CPLR §4503 protects confidential communications between a client and a lawyer whose legal advice the client has sought. The complaint alleges that defendant, while no longer serving as Kelly's lawyer, solicited him in an effort to induce him to retain the Stenger law firm to represent him in the personal injury action. Such a communication is well-outside the parameters of CPLR §4503 and would not be a protected communication. Defendant was not then Kelly's lawyer. Thus, no privilege could attach. Kelly may be compelled to testify about any communication with defendant which took place prior to the April 6, 2013 meeting.

It is not even alleged that Perrone was ever represented by the defendant or the Stenger firm with respect to the personal injury litigation. There cannot even arguably be a claim of privilege with regard to any communications with her by defendant or any member of the Stenger firm. Perrone may be compelled to testify regarding any communications with any of those attorneys.Counsel seeks to preclude any testimony regarding a meeting between Stenger firm attorney Thomas Davis and Kelly which resulted in the substitution of counsel. Counsel states that Perrone was present during an April 6, 2013 meeting with attorney Davis "which ultimately resulted in the signing of the Consent to Change Attorney." It is settled that communications made between a client and lawyer in the presence of a third party are not privileged. (People v. Osorio, 75 NY2d 80, 84 [1989].) None of the recognized exceptions are applicable to the instant motion. No evidence has been adduced on this motion that Perrone was [*3]an agent of either the Stenger firm or Kelly at any time during which the purported communications took place. Counsel avers that "no one is suggesting that Mr. Kelly was totally incapable by reason of his injury to make a decision." Perrone was not a court-appointed guardian or agent; she was not a translator; and, it is uncontradicted that she was not an employee of the Stenger firm. She was a third party who Kelly voluntarily invited into his meeting with attorney Davis. This Court finds that Kelly has waived any privilege pursuant to CPLR §4503 regarding the April 6, 2013 meeting. Another way to view the meeting is that since it took place willingly in the presence of a third party, none of the communications which occurred in the meeting were confidential, thereby obviating the application of CPLR §4503. In other words, neither Kelly nor Perrone have established the requisite showing to assert the privilege. Counsel has also failed to establish the requisite showing on their behalf.

For the foregoing reasons, it is ordered that the application to quash subpoenas duces tecum served on William H. Kelly, IV and Frankie Perrone is denied.

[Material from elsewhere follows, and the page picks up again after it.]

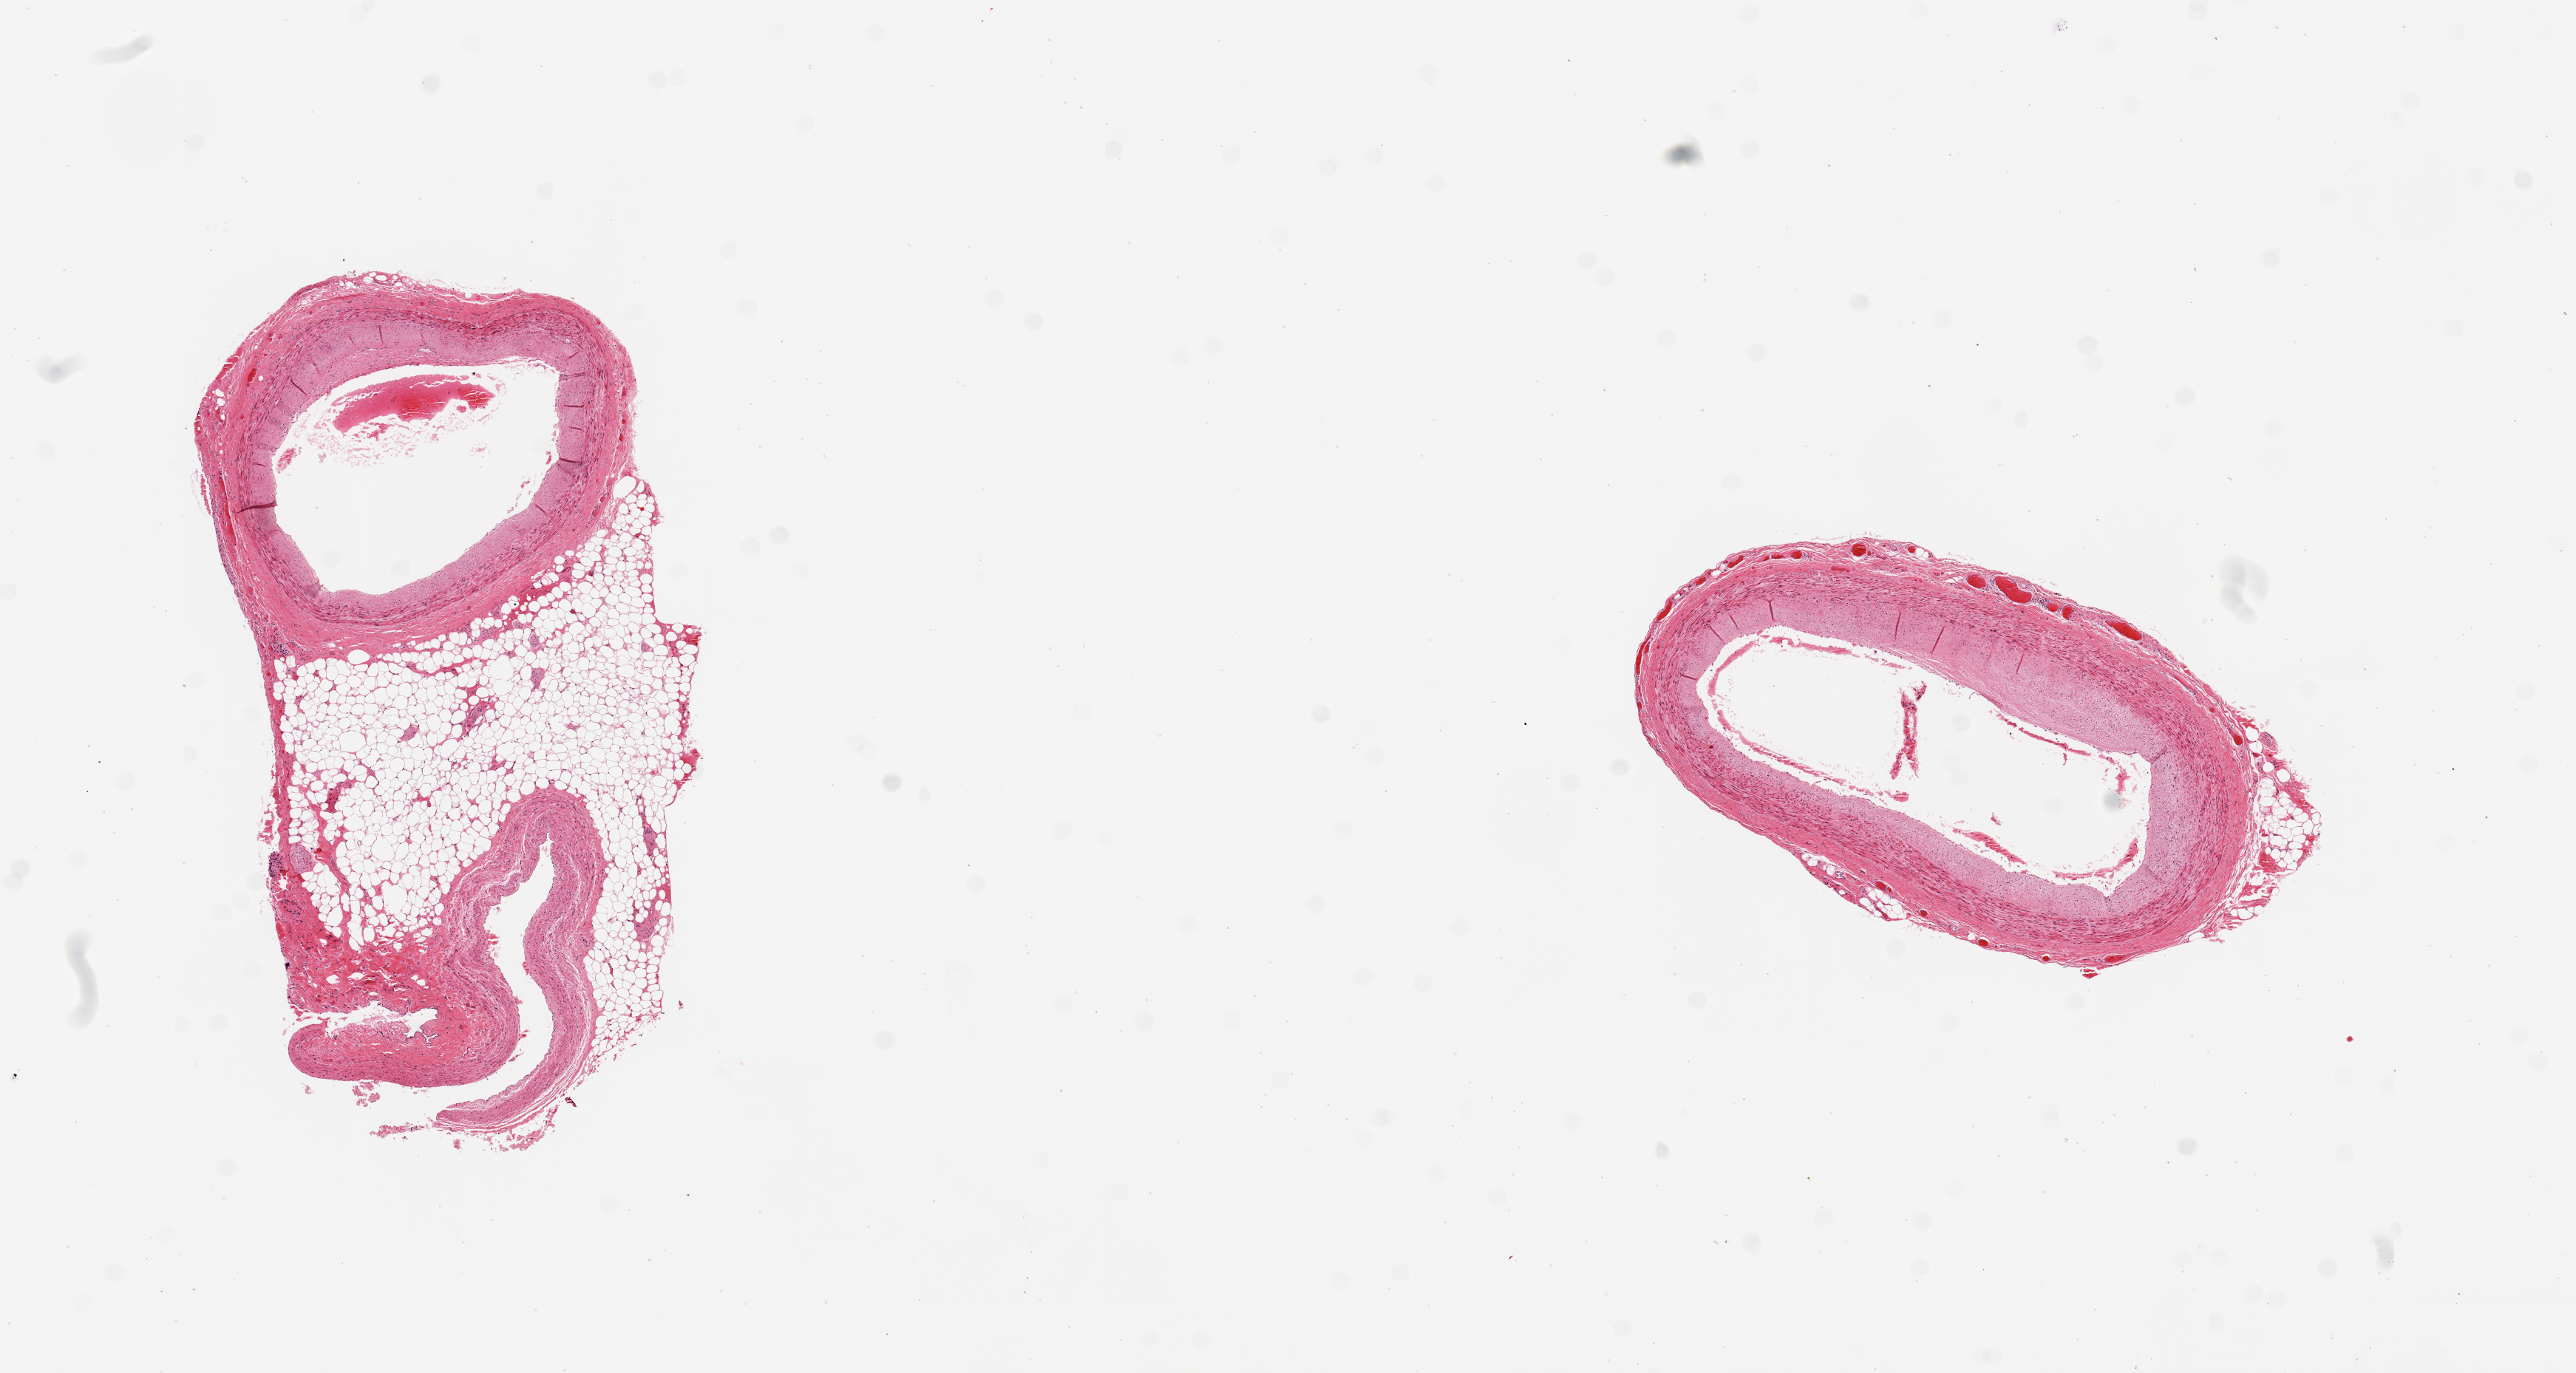
Hematoxylin and eosin (H&E) whole-slide image, brightfield, whole scanned area (about 13.8 x 7.3 mm) shown as a low-resolution overview. PAXgene-fixed paraffin-embedded (PFPE) section. Sampled site (target tissue): coronary artery. Donor tissue sample. Male donor.
- review note (as recorded): 2 pieces, ~10% occlusive atherosis; adherent nubbin fat up to 2mm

The Court read and considered the following documents upon this application:

PAGES NUMBERED

1.Order to Show Cause......................1-2

Affirmation-Stenger.................1-6

Exhibit.............................A

Affirmation of Compliance-Stenger...1

Exhibit.............................A

2.Affirmation in Opposition-Wirth..........1-8

Exhibits............................A-E

3.Reply Affirmation-Stenger...............1-5

4.Sur Reply Affirmation
[FN1]-Wirth.............1-3

The foregoing constitutes the decision and order of the Court.

Dated:Poughkeepsie, New York

June 18, 2013

ENTER

HON. JAMES D. PAGONES, A.J.S.C. [*4]



061613 decision & order
Footnotes


Footnote 1:The Court did not consider this submission as there is no provision in the CPLR for it.